» What to do:
From the news report on the Columbia brain-imaging center, retype the passage between "NEW YORK (AP)" and "tomography, or PET.", inclusive.

» Text under study:
NEW YORK (AP) - A respected brain-imaging center run by Columbia University has halted some research after federal officials repeatedly complained that patients were getting drugs that failed purity tests.
The Food and Drug Administration found in a series of inspections that the center had failed to correct manufacturing problems in a lab that makes experimental drugs injected into psychiatric patients to help capture images of brain activity.
In one warning letter, an FDA office in New York described problems dating back to at least 2004. It cited a litany of violations, including a failure to reject batches of medication that didn't pass required tests. The drugs were for patients undergoing a type of brain scan called positron emission tomography, or PET.
"We are concerned about the quality control systems and procedural problems that have allowed these significant deficiencies to occur," the FDA told the center in the letter, written in December 2008.
In a statement sent Saturday to The Associated Press, Columbia University Medical Center said it was restructuring the laboratory that produces the drugs for the Kreitchman PET Center.

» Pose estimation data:

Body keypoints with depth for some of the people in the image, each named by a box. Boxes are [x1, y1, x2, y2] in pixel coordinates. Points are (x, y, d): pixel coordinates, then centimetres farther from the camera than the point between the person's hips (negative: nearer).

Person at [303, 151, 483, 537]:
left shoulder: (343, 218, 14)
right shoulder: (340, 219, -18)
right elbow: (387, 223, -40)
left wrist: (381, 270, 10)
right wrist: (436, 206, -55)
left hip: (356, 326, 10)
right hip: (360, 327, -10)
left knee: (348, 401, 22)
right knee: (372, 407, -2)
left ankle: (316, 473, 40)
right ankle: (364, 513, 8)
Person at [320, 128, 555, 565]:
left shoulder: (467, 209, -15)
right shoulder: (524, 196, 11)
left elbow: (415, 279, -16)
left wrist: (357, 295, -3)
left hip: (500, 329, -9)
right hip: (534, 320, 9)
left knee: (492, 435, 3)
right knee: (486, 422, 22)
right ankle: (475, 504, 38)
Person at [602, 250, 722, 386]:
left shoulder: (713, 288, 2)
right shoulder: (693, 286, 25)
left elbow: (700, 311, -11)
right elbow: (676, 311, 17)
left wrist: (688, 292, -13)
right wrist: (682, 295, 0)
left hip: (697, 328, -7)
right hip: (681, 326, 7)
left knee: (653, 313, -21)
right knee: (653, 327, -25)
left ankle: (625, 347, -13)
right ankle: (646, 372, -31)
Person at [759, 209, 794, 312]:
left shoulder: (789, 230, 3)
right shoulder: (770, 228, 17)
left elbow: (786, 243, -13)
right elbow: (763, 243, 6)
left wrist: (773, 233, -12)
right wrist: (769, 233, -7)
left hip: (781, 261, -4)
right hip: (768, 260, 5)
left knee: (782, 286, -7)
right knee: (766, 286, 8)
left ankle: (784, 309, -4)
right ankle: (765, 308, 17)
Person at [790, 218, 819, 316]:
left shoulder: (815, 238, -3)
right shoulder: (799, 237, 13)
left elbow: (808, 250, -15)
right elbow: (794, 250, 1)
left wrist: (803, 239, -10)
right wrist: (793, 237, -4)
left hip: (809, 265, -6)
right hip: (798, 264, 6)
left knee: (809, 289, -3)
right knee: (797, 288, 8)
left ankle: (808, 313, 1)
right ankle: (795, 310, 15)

» Response to the task:
NEW YORK (AP) - A respected brain-imaging center run by Columbia University has halted some research after federal officials repeatedly complained that patients were getting drugs that failed purity tests.
The Food and Drug Administration found in a series of inspections that the center had failed to correct manufacturing problems in a lab that makes experimental drugs injected into psychiatric patients to help capture images of brain activity.
In one warning letter, an FDA office in New York described problems dating back to at least 2004. It cited a litany of violations, including a failure to reject batches of medication that didn't pass required tests. The drugs were for patients undergoing a type of brain scan called positron emission tomography, or PET.